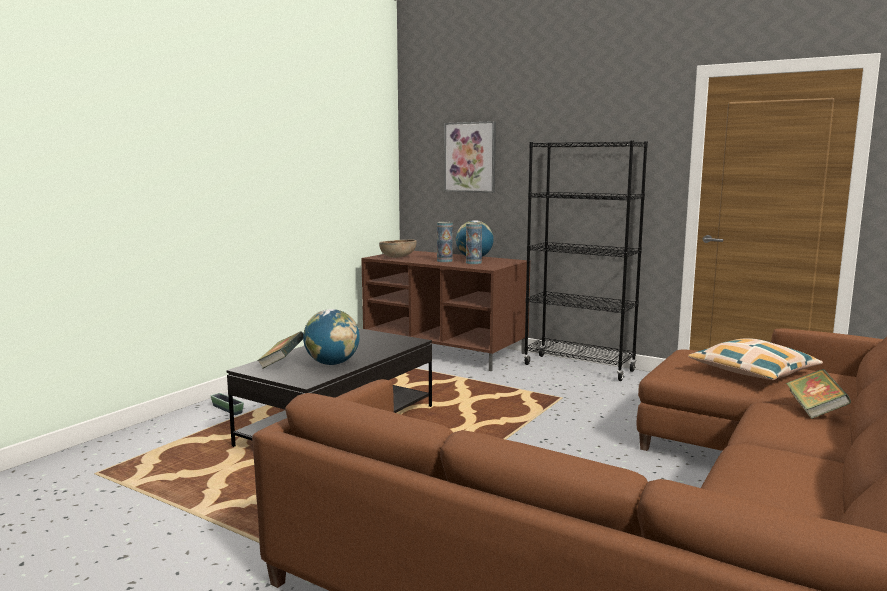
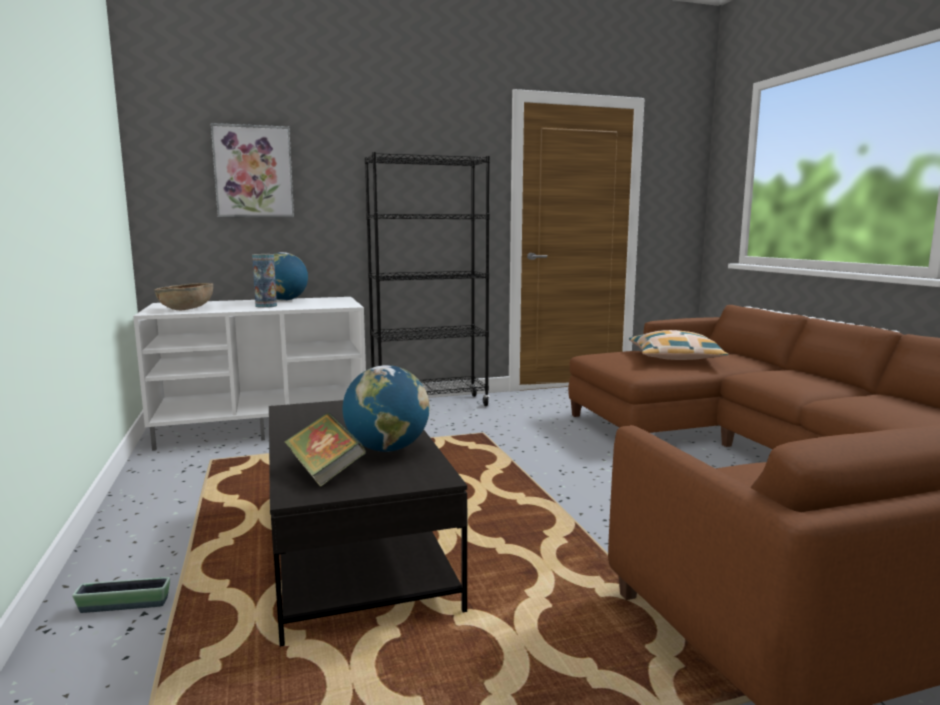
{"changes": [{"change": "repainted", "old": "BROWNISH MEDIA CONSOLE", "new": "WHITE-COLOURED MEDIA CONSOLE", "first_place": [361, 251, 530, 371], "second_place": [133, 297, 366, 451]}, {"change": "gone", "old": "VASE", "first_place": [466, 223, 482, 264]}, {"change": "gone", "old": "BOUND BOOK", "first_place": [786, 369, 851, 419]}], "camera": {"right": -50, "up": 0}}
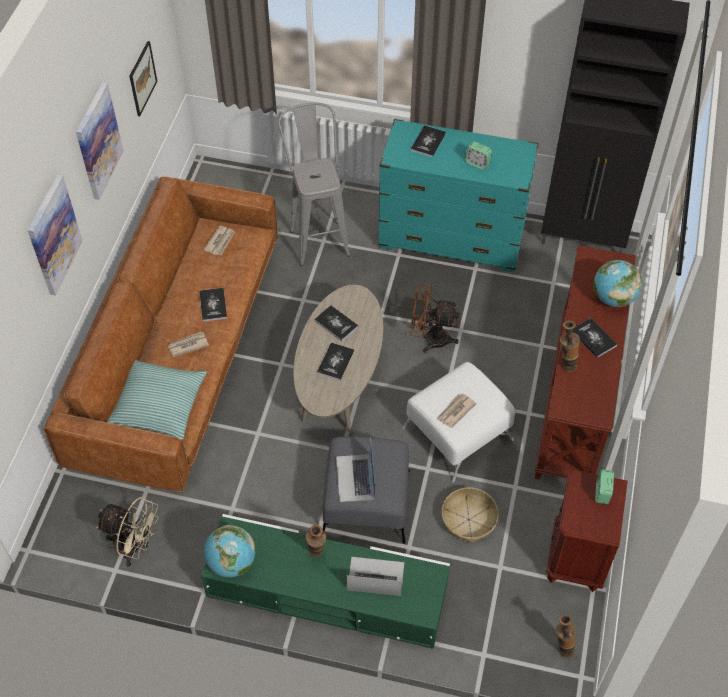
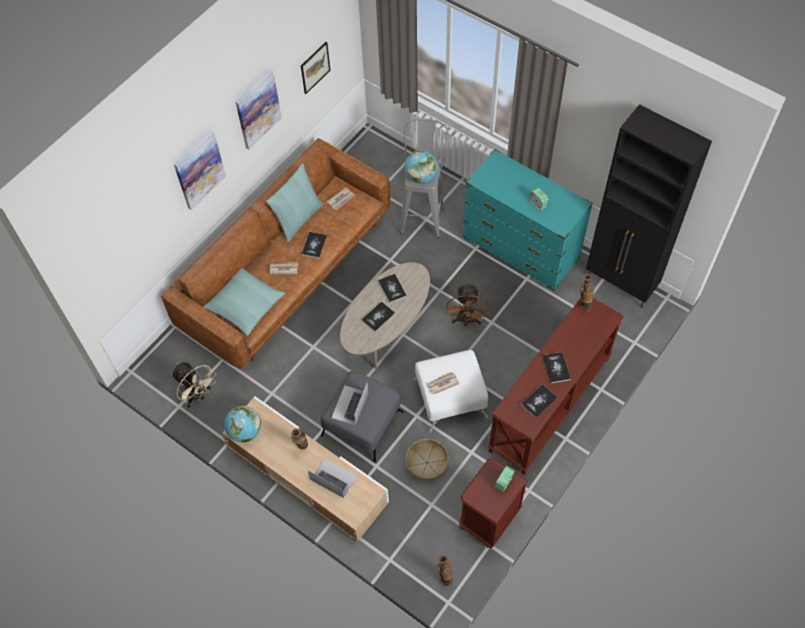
{"changes": [{"change": "repainted", "old": "GREENISH MEDIA CONSOLE", "new": "BEIGE-COLOURED MEDIA CONSOLE", "first_place": [201, 514, 450, 649], "second_place": [222, 396, 389, 542]}, {"change": "rotated", "old": "BROWNISH ELECTRIC FAN", "first_place": [410, 283, 460, 353], "second_place": [447, 283, 489, 326], "degrees": -120}, {"change": "shifted", "old": "BOUND BOOK", "first_place": [411, 125, 446, 157], "second_place": [521, 384, 558, 418]}, {"change": "shifted", "old": "VASE", "first_place": [560, 320, 580, 373], "second_place": [580, 274, 594, 312]}, {"change": "shifted", "old": "DESK GLOBE", "first_place": [593, 260, 642, 307], "second_place": [404, 150, 438, 184]}, {"change": "new", "new": "THROW PILLOW", "second_place": [266, 163, 323, 242]}], "camera": {"right": 25, "up": 5}}
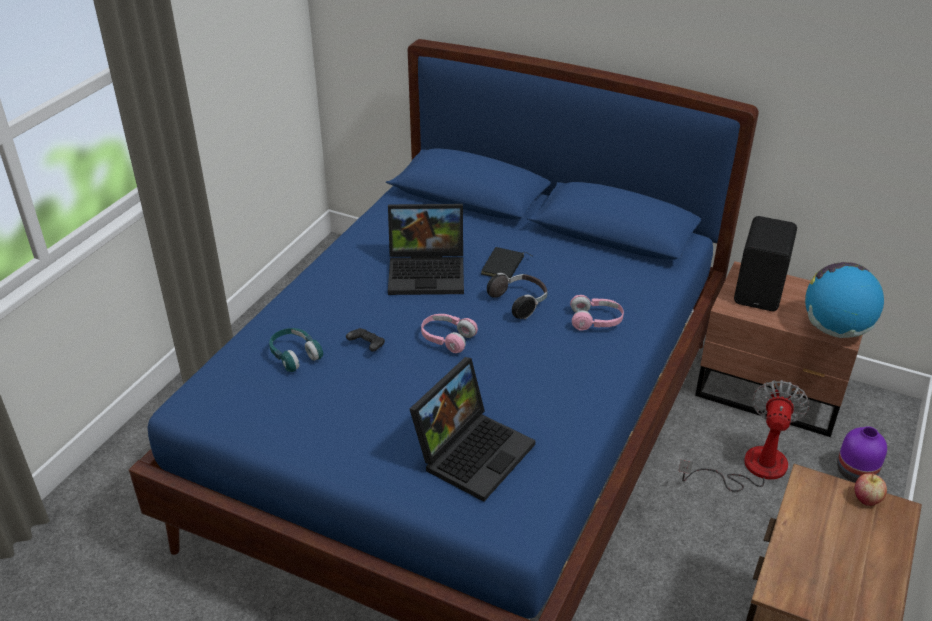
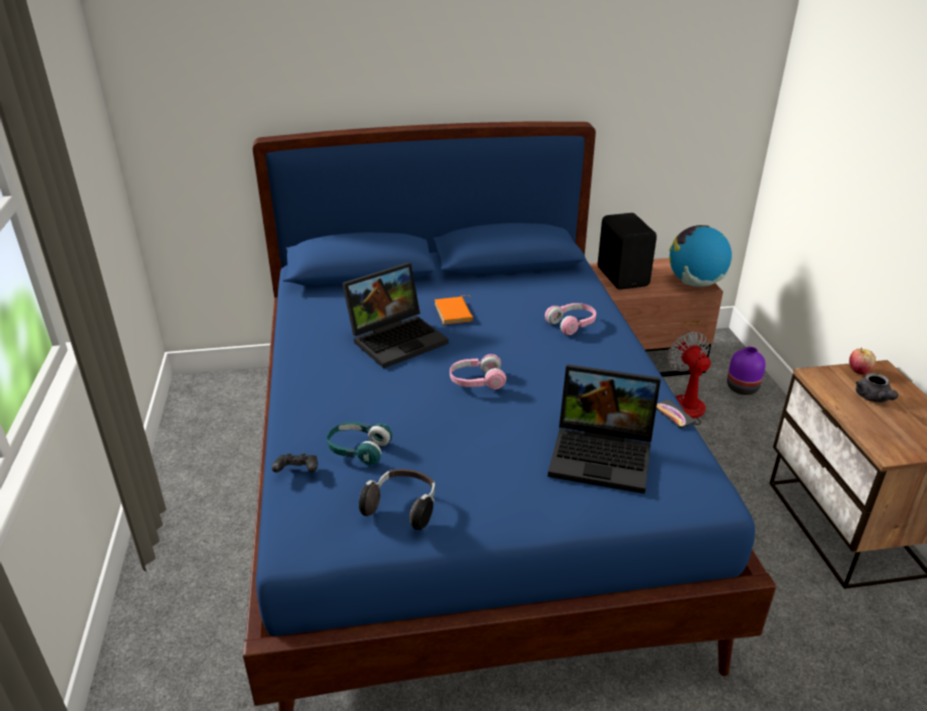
{"changes": [{"change": "shifted", "old": "BLACKISH JOYPAD", "first_place": [346, 328, 385, 352], "second_place": [272, 453, 318, 473]}, {"change": "rotated", "old": "NOTEBOOK COMPUTER", "first_place": [410, 357, 535, 502], "second_place": [548, 364, 661, 494], "degrees": 105}, {"change": "repainted", "old": "BLACKISH BOUND BOOK", "new": "ORANGEY BOUND BOOK", "first_place": [481, 247, 532, 278], "second_place": [435, 295, 473, 325]}, {"change": "shifted", "old": "PAIR OF HEADPHONES", "first_place": [487, 273, 548, 319], "second_place": [359, 469, 435, 530]}, {"change": "new", "new": "TELEPHONE", "second_place": [656, 400, 696, 428]}, {"change": "new", "new": "GRAY TEA POT", "second_place": [856, 373, 898, 402]}], "camera": {"right": -35, "up": -5}}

:: What needs to be done ::
Please retype the data exactly as it appears, but without any of its pictures.

:: Reply ::
{"changes": [{"change": "repainted", "old": "BROWNISH MEDIA CONSOLE", "new": "WHITE-COLOURED MEDIA CONSOLE", "first_place": [361, 251, 530, 371], "second_place": [133, 297, 366, 451]}, {"change": "gone", "old": "VASE", "first_place": [466, 223, 482, 264]}, {"change": "gone", "old": "BOUND BOOK", "first_place": [786, 369, 851, 419]}], "camera": {"right": -50, "up": 0}}
{"changes": [{"change": "repainted", "old": "GREENISH MEDIA CONSOLE", "new": "BEIGE-COLOURED MEDIA CONSOLE", "first_place": [201, 514, 450, 649], "second_place": [222, 396, 389, 542]}, {"change": "rotated", "old": "BROWNISH ELECTRIC FAN", "first_place": [410, 283, 460, 353], "second_place": [447, 283, 489, 326], "degrees": -120}, {"change": "shifted", "old": "BOUND BOOK", "first_place": [411, 125, 446, 157], "second_place": [521, 384, 558, 418]}, {"change": "shifted", "old": "VASE", "first_place": [560, 320, 580, 373], "second_place": [580, 274, 594, 312]}, {"change": "shifted", "old": "DESK GLOBE", "first_place": [593, 260, 642, 307], "second_place": [404, 150, 438, 184]}, {"change": "new", "new": "THROW PILLOW", "second_place": [266, 163, 323, 242]}], "camera": {"right": 25, "up": 5}}
{"changes": [{"change": "shifted", "old": "BLACKISH JOYPAD", "first_place": [346, 328, 385, 352], "second_place": [272, 453, 318, 473]}, {"change": "rotated", "old": "NOTEBOOK COMPUTER", "first_place": [410, 357, 535, 502], "second_place": [548, 364, 661, 494], "degrees": 105}, {"change": "repainted", "old": "BLACKISH BOUND BOOK", "new": "ORANGEY BOUND BOOK", "first_place": [481, 247, 532, 278], "second_place": [435, 295, 473, 325]}, {"change": "shifted", "old": "PAIR OF HEADPHONES", "first_place": [487, 273, 548, 319], "second_place": [359, 469, 435, 530]}, {"change": "new", "new": "TELEPHONE", "second_place": [656, 400, 696, 428]}, {"change": "new", "new": "GRAY TEA POT", "second_place": [856, 373, 898, 402]}], "camera": {"right": -35, "up": -5}}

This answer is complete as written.